_Data_

((

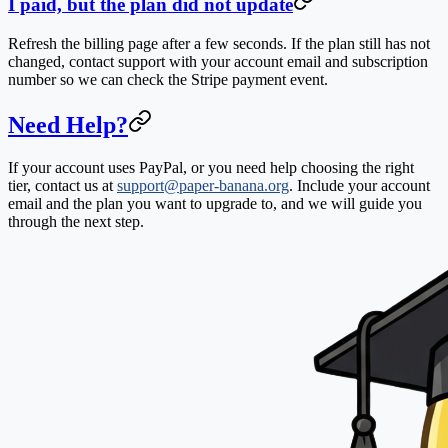
I paid, but the plan did not update
Refresh the billing page after a few seconds. If the plan still has not
changed, contact support with your account email and subscription
number so we can check the Stripe payment event.
Need Help?
If your account uses PayPal, or you need help choosing the right
tier, contact us at
support@paper-banana.org
. Include your account
email and the plan you want to upgrade to, and we will guide you
through the next step.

))

_What needs to be done_
Copy out the text of the listing word for word, leaving out the picture.

_Written solution_
I paid, but the plan did not update
Refresh the billing page after a few seconds. If the plan still has not
changed, contact support with your account email and subscription
number so we can check the Stripe payment event.
Need Help?
If your account uses PayPal, or you need help choosing the right
tier, contact us at
support@paper-banana.org
. Include your account
email and the plan you want to upgrade to, and we will guide you
through the next step.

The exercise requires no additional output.